START SOURCE INFORMATION

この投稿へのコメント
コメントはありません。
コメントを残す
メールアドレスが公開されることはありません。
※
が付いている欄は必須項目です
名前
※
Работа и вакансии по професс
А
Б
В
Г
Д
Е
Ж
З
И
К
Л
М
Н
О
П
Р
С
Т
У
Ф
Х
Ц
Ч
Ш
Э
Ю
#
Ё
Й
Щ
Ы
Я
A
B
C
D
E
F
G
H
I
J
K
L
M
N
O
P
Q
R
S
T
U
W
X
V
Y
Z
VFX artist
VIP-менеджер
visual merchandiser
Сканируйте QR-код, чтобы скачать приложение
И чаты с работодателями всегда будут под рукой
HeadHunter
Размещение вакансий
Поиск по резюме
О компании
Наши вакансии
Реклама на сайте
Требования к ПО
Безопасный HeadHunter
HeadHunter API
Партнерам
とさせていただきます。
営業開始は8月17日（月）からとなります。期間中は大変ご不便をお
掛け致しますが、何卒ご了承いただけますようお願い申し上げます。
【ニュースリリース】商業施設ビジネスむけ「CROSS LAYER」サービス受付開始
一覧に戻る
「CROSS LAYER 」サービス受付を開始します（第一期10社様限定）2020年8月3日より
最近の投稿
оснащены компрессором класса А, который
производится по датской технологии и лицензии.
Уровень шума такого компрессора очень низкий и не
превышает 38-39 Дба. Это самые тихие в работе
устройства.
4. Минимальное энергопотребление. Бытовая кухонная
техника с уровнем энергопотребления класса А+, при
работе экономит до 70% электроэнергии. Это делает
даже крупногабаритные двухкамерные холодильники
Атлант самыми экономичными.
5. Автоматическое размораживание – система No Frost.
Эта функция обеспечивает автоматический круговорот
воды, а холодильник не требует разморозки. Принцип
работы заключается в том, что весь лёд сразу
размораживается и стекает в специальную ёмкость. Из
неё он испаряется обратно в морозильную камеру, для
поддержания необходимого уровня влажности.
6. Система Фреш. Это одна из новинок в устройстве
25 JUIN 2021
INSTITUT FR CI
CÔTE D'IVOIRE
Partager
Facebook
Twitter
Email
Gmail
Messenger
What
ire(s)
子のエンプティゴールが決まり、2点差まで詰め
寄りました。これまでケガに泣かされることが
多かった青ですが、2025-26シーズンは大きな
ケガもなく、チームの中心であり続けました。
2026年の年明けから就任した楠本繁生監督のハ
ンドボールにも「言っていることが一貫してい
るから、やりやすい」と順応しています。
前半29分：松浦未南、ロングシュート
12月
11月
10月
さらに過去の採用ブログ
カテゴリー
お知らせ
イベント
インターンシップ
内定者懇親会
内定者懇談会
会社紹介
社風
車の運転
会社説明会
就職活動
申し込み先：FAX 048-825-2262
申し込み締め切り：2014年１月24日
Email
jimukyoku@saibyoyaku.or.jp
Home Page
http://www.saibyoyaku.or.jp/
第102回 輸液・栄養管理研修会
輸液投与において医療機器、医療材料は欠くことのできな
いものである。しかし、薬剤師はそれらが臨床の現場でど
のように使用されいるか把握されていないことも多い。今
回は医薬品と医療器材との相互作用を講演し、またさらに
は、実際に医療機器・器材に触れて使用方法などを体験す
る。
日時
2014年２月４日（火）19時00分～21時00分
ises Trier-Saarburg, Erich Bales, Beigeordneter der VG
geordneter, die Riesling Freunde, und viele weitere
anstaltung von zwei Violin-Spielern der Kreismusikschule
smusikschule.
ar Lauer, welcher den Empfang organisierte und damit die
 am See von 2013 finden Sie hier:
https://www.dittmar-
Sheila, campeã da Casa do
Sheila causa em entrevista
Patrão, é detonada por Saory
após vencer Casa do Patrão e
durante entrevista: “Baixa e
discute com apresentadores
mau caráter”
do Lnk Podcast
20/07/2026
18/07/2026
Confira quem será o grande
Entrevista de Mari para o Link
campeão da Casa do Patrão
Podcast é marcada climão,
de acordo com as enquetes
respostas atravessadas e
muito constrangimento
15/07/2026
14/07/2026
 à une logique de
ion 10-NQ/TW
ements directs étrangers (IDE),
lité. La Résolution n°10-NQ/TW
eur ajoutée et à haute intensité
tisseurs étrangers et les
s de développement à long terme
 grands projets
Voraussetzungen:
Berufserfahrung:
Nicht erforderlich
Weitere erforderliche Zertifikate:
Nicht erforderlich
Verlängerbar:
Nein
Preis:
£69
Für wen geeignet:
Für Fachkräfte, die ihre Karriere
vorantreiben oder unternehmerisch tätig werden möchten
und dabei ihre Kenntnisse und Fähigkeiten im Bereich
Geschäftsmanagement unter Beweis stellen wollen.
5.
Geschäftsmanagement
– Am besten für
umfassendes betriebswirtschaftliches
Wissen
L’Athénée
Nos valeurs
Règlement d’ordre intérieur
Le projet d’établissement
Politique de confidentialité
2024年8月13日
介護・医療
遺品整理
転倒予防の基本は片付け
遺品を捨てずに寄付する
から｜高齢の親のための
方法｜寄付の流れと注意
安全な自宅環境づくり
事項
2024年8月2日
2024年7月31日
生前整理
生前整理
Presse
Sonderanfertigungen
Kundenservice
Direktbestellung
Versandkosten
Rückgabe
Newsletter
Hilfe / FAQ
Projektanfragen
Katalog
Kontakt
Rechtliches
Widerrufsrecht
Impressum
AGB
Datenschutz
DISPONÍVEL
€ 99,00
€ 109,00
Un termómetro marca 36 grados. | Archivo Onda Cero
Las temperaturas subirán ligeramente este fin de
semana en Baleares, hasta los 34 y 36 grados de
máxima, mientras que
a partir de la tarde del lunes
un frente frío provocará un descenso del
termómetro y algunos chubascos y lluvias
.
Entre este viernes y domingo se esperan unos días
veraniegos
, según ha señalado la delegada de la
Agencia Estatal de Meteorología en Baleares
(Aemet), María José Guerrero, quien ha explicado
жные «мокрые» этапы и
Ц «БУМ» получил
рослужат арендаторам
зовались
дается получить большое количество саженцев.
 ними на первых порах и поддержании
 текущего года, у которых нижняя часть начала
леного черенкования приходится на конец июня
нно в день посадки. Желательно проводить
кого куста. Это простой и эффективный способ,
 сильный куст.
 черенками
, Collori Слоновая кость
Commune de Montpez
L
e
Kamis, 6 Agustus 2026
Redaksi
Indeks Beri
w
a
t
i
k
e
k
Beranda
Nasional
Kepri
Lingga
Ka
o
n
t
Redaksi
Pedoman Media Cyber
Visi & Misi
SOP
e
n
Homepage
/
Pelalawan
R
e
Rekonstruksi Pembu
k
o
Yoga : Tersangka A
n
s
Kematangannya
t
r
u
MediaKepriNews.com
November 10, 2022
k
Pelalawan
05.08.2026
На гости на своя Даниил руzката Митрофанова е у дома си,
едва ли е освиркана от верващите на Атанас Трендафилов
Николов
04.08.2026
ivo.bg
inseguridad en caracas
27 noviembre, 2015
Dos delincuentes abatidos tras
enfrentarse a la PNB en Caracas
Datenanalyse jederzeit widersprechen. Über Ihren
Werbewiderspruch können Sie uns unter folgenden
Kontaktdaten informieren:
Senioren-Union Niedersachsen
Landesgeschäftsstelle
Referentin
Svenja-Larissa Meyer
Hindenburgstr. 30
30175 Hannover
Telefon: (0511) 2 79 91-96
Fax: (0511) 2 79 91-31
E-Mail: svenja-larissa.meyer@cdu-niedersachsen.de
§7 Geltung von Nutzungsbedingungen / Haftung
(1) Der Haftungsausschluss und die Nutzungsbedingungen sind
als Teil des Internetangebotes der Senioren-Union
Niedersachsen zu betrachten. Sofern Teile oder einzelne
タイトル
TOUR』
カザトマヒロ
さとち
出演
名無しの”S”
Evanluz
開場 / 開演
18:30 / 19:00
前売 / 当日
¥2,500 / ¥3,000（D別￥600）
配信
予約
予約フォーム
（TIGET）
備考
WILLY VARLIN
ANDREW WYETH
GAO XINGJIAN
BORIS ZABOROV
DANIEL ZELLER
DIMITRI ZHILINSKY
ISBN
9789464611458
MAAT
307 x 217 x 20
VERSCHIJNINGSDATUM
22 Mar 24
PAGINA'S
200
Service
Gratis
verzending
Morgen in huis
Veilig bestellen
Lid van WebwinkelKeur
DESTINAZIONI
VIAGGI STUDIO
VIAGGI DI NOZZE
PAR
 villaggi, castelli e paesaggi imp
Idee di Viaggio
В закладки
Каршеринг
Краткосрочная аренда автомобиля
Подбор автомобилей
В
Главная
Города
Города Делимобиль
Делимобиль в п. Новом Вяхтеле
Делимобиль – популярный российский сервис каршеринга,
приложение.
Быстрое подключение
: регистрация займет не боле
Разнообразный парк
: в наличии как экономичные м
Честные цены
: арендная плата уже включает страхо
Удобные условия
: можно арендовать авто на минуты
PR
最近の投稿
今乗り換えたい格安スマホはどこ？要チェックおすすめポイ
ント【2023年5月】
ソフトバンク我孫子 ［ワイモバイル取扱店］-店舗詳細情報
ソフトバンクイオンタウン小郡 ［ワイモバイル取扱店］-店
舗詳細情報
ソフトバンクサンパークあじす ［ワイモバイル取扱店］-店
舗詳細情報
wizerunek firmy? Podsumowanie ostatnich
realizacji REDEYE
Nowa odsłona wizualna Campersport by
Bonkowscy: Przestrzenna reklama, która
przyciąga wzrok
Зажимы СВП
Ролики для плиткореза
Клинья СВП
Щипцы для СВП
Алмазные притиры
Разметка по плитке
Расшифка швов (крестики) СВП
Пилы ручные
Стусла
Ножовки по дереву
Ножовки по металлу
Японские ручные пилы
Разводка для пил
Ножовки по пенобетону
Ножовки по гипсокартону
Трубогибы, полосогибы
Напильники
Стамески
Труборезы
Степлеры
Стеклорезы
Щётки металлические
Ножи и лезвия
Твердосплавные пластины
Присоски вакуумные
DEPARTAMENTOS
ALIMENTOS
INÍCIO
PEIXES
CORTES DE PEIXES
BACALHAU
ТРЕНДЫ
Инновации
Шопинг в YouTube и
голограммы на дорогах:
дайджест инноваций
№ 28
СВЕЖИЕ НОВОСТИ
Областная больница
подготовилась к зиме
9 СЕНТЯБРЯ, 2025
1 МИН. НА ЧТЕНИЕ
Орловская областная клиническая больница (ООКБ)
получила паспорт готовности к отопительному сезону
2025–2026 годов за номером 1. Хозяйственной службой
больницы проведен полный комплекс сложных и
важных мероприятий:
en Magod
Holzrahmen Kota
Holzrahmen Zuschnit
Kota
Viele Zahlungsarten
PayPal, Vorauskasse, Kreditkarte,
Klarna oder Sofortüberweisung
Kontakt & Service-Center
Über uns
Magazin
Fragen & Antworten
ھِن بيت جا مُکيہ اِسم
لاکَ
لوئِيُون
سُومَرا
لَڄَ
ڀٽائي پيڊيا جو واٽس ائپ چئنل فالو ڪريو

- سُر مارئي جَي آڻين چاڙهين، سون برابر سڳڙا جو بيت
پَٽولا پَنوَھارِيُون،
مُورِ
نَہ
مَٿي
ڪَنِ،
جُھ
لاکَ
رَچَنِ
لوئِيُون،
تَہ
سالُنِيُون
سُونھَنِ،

END SOURCE INFORMATION

WORK TASK
Reproduce the lines of the items verbatim, from the very first line through the line that contains "Сканируйте QR-код, чтобы скачать приложение".

EXERCISE RESPONSE
この投稿へのコメント
コメントはありません。
コメントを残す
メールアドレスが公開されることはありません。
※
が付いている欄は必須項目です
名前
※
Работа и вакансии по професс
А
Б
В
Г
Д
Е
Ж
З
И
К
Л
М
Н
О
П
Р
С
Т
У
Ф
Х
Ц
Ч
Ш
Э
Ю
#
Ё
Й
Щ
Ы
Я
A
B
C
D
E
F
G
H
I
J
K
L
M
N
O
P
Q
R
S
T
U
W
X
V
Y
Z
VFX artist
VIP-менеджер
visual merchandiser
Сканируйте QR-код, чтобы скачать приложение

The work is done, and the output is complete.